* Task to carry out: Quote all of the entries word for word.

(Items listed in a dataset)
* * * *

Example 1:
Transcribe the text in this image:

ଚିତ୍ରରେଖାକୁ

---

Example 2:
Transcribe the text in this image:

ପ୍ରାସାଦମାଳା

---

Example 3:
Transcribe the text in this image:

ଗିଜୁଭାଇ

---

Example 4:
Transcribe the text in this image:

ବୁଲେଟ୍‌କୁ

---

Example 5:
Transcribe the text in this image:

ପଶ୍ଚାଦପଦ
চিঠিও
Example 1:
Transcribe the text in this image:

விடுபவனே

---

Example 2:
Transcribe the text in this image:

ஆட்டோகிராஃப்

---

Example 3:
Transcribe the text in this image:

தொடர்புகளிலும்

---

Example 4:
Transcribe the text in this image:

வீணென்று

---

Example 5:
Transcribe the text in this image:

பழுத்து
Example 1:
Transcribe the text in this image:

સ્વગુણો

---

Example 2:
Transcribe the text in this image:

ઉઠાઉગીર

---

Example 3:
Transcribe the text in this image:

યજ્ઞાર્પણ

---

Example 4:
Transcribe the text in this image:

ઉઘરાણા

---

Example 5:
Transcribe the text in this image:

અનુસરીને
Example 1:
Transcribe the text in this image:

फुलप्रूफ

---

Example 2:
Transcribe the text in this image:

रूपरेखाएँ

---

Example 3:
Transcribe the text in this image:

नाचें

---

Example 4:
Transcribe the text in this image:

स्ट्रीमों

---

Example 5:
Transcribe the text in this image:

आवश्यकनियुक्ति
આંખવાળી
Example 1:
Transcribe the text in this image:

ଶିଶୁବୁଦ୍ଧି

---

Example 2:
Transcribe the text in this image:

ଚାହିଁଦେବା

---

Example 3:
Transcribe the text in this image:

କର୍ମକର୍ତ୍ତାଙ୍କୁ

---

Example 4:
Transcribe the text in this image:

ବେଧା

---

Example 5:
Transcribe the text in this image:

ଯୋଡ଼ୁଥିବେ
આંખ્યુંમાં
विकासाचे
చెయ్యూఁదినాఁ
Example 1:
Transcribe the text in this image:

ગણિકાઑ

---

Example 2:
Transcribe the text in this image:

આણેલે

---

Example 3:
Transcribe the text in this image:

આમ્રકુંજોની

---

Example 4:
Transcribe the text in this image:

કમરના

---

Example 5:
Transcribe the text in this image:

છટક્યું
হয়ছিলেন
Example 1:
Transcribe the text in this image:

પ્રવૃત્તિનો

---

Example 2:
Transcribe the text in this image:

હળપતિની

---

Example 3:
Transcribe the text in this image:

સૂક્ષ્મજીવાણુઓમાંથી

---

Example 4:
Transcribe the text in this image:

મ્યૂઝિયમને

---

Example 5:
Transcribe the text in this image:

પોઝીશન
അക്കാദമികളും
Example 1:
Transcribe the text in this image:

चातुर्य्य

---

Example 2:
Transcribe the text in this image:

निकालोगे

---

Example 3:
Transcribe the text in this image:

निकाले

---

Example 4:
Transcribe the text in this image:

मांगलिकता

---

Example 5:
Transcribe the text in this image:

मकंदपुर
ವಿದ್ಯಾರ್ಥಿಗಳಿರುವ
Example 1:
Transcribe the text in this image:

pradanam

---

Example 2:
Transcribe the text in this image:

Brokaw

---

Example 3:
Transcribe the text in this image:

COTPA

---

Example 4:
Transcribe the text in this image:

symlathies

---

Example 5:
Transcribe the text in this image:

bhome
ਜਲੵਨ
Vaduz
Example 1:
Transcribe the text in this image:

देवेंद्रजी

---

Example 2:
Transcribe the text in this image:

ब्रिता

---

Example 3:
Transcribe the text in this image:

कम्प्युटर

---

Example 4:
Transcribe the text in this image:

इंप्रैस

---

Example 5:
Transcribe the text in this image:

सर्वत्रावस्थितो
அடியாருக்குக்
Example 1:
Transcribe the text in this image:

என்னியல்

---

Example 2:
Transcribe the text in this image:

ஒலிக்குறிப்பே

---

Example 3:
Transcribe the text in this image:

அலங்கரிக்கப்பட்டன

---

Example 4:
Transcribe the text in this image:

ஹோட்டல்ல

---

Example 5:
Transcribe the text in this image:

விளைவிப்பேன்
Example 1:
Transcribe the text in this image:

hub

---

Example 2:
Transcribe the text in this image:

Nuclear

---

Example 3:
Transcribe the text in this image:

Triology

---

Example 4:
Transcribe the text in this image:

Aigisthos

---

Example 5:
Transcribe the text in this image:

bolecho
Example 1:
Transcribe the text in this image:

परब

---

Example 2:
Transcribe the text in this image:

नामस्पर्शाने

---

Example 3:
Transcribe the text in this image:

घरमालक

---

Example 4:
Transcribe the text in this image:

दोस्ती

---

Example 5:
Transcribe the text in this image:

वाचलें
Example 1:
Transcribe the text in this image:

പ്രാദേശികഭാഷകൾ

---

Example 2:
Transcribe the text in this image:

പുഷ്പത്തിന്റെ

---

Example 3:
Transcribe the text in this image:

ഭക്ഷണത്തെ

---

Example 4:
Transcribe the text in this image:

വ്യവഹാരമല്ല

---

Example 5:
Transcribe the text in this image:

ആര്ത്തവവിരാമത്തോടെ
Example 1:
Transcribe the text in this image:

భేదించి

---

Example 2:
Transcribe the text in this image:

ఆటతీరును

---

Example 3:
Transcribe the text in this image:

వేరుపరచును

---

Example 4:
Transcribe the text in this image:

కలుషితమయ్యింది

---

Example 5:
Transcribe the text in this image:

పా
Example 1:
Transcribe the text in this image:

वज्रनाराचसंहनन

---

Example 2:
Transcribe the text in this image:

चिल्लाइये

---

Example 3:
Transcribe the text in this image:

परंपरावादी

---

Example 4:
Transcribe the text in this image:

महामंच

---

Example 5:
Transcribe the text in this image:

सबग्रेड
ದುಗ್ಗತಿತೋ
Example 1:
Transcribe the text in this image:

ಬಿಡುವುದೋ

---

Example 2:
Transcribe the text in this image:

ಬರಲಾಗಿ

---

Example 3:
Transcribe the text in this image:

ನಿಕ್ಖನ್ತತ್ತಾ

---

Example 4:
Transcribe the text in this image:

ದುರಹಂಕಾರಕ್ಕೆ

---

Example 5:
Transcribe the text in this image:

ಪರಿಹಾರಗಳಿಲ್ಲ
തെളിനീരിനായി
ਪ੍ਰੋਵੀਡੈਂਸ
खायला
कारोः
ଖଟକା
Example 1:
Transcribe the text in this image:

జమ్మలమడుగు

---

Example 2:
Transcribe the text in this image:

* * * *

* Task response:
Example 1:
Transcribe the text in this image:

ଚିତ୍ରରେଖାକୁ

---

Example 2:
Transcribe the text in this image:

ପ୍ରାସାଦମାଳା

---

Example 3:
Transcribe the text in this image:

ଗିଜୁଭାଇ

---

Example 4:
Transcribe the text in this image:

ବୁଲେଟ୍‌କୁ

---

Example 5:
Transcribe the text in this image:

ପଶ୍ଚାଦପଦ
চিঠিও
Example 1:
Transcribe the text in this image:

விடுபவனே

---

Example 2:
Transcribe the text in this image:

ஆட்டோகிராஃப்

---

Example 3:
Transcribe the text in this image:

தொடர்புகளிலும்

---

Example 4:
Transcribe the text in this image:

வீணென்று

---

Example 5:
Transcribe the text in this image:

பழுத்து
Example 1:
Transcribe the text in this image:

સ્વગુણો

---

Example 2:
Transcribe the text in this image:

ઉઠાઉગીર

---

Example 3:
Transcribe the text in this image:

યજ્ઞાર્પણ

---

Example 4:
Transcribe the text in this image:

ઉઘરાણા

---

Example 5:
Transcribe the text in this image:

અનુસરીને
Example 1:
Transcribe the text in this image:

फुलप्रूफ

---

Example 2:
Transcribe the text in this image:

रूपरेखाएँ

---

Example 3:
Transcribe the text in this image:

नाचें

---

Example 4:
Transcribe the text in this image:

स्ट्रीमों

---

Example 5:
Transcribe the text in this image:

आवश्यकनियुक्ति
આંખવાળી
Example 1:
Transcribe the text in this image:

ଶିଶୁବୁଦ୍ଧି

---

Example 2:
Transcribe the text in this image:

ଚାହିଁଦେବା

---

Example 3:
Transcribe the text in this image:

କର୍ମକର୍ତ୍ତାଙ୍କୁ

---

Example 4:
Transcribe the text in this image:

ବେଧା

---

Example 5:
Transcribe the text in this image:

ଯୋଡ଼ୁଥିବେ
આંખ્યુંમાં
विकासाचे
చెయ్యూఁదినాఁ
Example 1:
Transcribe the text in this image:

ગણિકાઑ

---

Example 2:
Transcribe the text in this image:

આણેલે

---

Example 3:
Transcribe the text in this image:

આમ્રકુંજોની

---

Example 4:
Transcribe the text in this image:

કમરના

---

Example 5:
Transcribe the text in this image:

છટક્યું
হয়ছিলেন
Example 1:
Transcribe the text in this image:

પ્રવૃત્તિનો

---

Example 2:
Transcribe the text in this image:

હળપતિની

---

Example 3:
Transcribe the text in this image:

સૂક્ષ્મજીવાણુઓમાંથી

---

Example 4:
Transcribe the text in this image:

મ્યૂઝિયમને

---

Example 5:
Transcribe the text in this image:

પોઝીશન
അക്കാദമികളും
Example 1:
Transcribe the text in this image:

चातुर्य्य

---

Example 2:
Transcribe the text in this image:

निकालोगे

---

Example 3:
Transcribe the text in this image:

निकाले

---

Example 4:
Transcribe the text in this image:

मांगलिकता

---

Example 5:
Transcribe the text in this image:

मकंदपुर
ವಿದ್ಯಾರ್ಥಿಗಳಿರುವ
Example 1:
Transcribe the text in this image:

pradanam

---

Example 2:
Transcribe the text in this image:

Brokaw

---

Example 3:
Transcribe the text in this image:

COTPA

---

Example 4:
Transcribe the text in this image:

symlathies

---

Example 5:
Transcribe the text in this image:

bhome
ਜਲੵਨ
Vaduz
Example 1:
Transcribe the text in this image:

देवेंद्रजी

---

Example 2:
Transcribe the text in this image:

ब्रिता

---

Example 3:
Transcribe the text in this image:

कम्प्युटर

---

Example 4:
Transcribe the text in this image:

इंप्रैस

---

Example 5:
Transcribe the text in this image:

सर्वत्रावस्थितो
அடியாருக்குக்
Example 1:
Transcribe the text in this image:

என்னியல்

---

Example 2:
Transcribe the text in this image:

ஒலிக்குறிப்பே

---

Example 3:
Transcribe the text in this image:

அலங்கரிக்கப்பட்டன

---

Example 4:
Transcribe the text in this image:

ஹோட்டல்ல

---

Example 5:
Transcribe the text in this image:

விளைவிப்பேன்
Example 1:
Transcribe the text in this image:

hub

---

Example 2:
Transcribe the text in this image:

Nuclear

---

Example 3:
Transcribe the text in this image:

Triology

---

Example 4:
Transcribe the text in this image:

Aigisthos

---

Example 5:
Transcribe the text in this image:

bolecho
Example 1:
Transcribe the text in this image:

परब

---

Example 2:
Transcribe the text in this image:

नामस्पर्शाने

---

Example 3:
Transcribe the text in this image:

घरमालक

---

Example 4:
Transcribe the text in this image:

दोस्ती

---

Example 5:
Transcribe the text in this image:

वाचलें
Example 1:
Transcribe the text in this image:

പ്രാദേശികഭാഷകൾ

---

Example 2:
Transcribe the text in this image:

പുഷ്പത്തിന്റെ

---

Example 3:
Transcribe the text in this image:

ഭക്ഷണത്തെ

---

Example 4:
Transcribe the text in this image:

വ്യവഹാരമല്ല

---

Example 5:
Transcribe the text in this image:

ആര്ത്തവവിരാമത്തോടെ
Example 1:
Transcribe the text in this image:

భేదించి

---

Example 2:
Transcribe the text in this image:

ఆటతీరును

---

Example 3:
Transcribe the text in this image:

వేరుపరచును

---

Example 4:
Transcribe the text in this image:

కలుషితమయ్యింది

---

Example 5:
Transcribe the text in this image:

పా
Example 1:
Transcribe the text in this image:

वज्रनाराचसंहनन

---

Example 2:
Transcribe the text in this image:

चिल्लाइये

---

Example 3:
Transcribe the text in this image:

परंपरावादी

---

Example 4:
Transcribe the text in this image:

महामंच

---

Example 5:
Transcribe the text in this image:

सबग्रेड
ದುಗ್ಗತಿತೋ
Example 1:
Transcribe the text in this image:

ಬಿಡುವುದೋ

---

Example 2:
Transcribe the text in this image:

ಬರಲಾಗಿ

---

Example 3:
Transcribe the text in this image:

ನಿಕ್ಖನ್ತತ್ತಾ

---

Example 4:
Transcribe the text in this image:

ದುರಹಂಕಾರಕ್ಕೆ

---

Example 5:
Transcribe the text in this image:

ಪರಿಹಾರಗಳಿಲ್ಲ
തെളിനീരിനായി
ਪ੍ਰੋਵੀਡੈਂਸ
खायला
कारोः
ଖଟକା
Example 1:
Transcribe the text in this image:

జమ్మలమడుగు

---

Example 2:
Transcribe the text in this image:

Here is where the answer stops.